Yeni açıklanan '2030 Sanayi ve Teknoloji Stratejisi', önceki döneme göre daha iddialı hedefler barındırıyor. Ayrıca, kısmi analizlerin yanı sıra Türkiye'nin teknolojik dönüşümdeki konumuna dair bilinçli bir yol haritasının hazırlandığına dair ipuçları var. Sanayi ve teknolojik gelişim alanındaki teşviklerde sadece sektörel bazda değil, projeler bazında da selektif yaklaşımın arttığı gözlemleniyor. 2030 Sanayi ve Teknoloji Stratejisi, şu beş temel amaç üzerine inşa edilmiştir:
1. Yüksek teknolojide ve kritik alanlarda yerli üretim kapasitesini artırarak dışa bağımlılığı azaltmak,
2. Dijital ekonomiye geçiş sağlayarak teknoloji çağının lider ülkelerinden biri olmak,
3. Yeşil ve döngüsel ekonomiye geçiş sağlayarak sanayi kaynaklı karbon emisyonlarını azaltmak,
4. Küresel pazarlara entegrasyonu ve rekabet gücünü artırmak,
5. İmalat sanayinin verimlilik, kapasite ve ölçek sorunlarını çözmek; kriz ve şoklara karşı dayanıklılığı artırmak.

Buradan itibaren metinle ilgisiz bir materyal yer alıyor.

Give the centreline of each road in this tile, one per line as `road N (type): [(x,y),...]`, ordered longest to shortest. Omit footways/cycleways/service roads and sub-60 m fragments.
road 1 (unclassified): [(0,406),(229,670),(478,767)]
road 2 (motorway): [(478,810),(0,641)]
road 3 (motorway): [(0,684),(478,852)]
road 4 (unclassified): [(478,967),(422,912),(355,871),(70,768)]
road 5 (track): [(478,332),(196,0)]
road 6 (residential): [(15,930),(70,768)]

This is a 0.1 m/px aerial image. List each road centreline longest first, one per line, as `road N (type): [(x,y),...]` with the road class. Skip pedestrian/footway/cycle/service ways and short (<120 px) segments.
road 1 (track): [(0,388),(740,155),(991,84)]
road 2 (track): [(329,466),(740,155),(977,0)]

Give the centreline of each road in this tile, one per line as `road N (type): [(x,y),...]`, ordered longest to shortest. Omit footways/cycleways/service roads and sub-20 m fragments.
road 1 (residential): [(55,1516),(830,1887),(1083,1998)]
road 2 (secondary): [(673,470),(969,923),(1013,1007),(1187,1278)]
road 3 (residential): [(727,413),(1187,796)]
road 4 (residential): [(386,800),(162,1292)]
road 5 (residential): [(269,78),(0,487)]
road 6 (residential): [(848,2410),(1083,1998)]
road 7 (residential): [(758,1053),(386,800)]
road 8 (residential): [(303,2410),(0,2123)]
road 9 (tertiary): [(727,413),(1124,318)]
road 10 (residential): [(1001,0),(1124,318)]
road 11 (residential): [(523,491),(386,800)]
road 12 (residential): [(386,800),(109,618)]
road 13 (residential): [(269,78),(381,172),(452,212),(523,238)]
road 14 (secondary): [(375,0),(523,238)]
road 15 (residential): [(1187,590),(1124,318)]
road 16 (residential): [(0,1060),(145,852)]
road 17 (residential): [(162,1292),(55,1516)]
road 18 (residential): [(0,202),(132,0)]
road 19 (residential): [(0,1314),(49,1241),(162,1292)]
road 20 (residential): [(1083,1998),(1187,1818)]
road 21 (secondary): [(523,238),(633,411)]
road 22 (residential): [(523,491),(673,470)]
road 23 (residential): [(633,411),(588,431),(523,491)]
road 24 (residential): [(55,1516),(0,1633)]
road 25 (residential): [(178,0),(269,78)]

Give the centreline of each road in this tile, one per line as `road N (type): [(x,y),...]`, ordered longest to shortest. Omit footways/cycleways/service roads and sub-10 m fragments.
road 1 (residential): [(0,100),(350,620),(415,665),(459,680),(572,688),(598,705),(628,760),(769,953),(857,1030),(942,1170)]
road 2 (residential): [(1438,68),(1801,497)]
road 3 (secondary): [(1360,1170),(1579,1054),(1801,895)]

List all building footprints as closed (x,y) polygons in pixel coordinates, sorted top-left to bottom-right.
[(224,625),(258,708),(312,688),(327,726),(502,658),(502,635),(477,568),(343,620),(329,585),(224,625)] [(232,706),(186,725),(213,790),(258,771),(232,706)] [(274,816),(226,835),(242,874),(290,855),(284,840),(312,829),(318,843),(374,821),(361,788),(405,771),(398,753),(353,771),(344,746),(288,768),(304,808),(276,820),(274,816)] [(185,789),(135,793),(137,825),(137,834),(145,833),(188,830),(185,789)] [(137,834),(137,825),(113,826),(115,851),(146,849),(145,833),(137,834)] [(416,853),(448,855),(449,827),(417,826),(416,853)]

Bu beş amaca ulaşmak için 100 farklı strateji belirlenmiş olup, bu stratejilerin hayata geçirilmesiyle birlikte 2030'da dünya imalat sanayii katma değerinde Türkiye'nin payının yüzde 1,33'ten 1,65'e; yüksek teknolojili ürün ihracatının 8,8 milyar dolardan 30 milyar dolara; ayrıca Ar-Ge harcamalarının GSYH'ye oranının yüzde 1,42'den 2'ye yükseltilmesi hedefleniyor.
Türkiye'nin bu hedeflere ulaşması için atılması gereken adımlar belirli, kritik bir dönemdeyiz ve değişim için hiç olmadığı kadar çaba göstermeliyiz!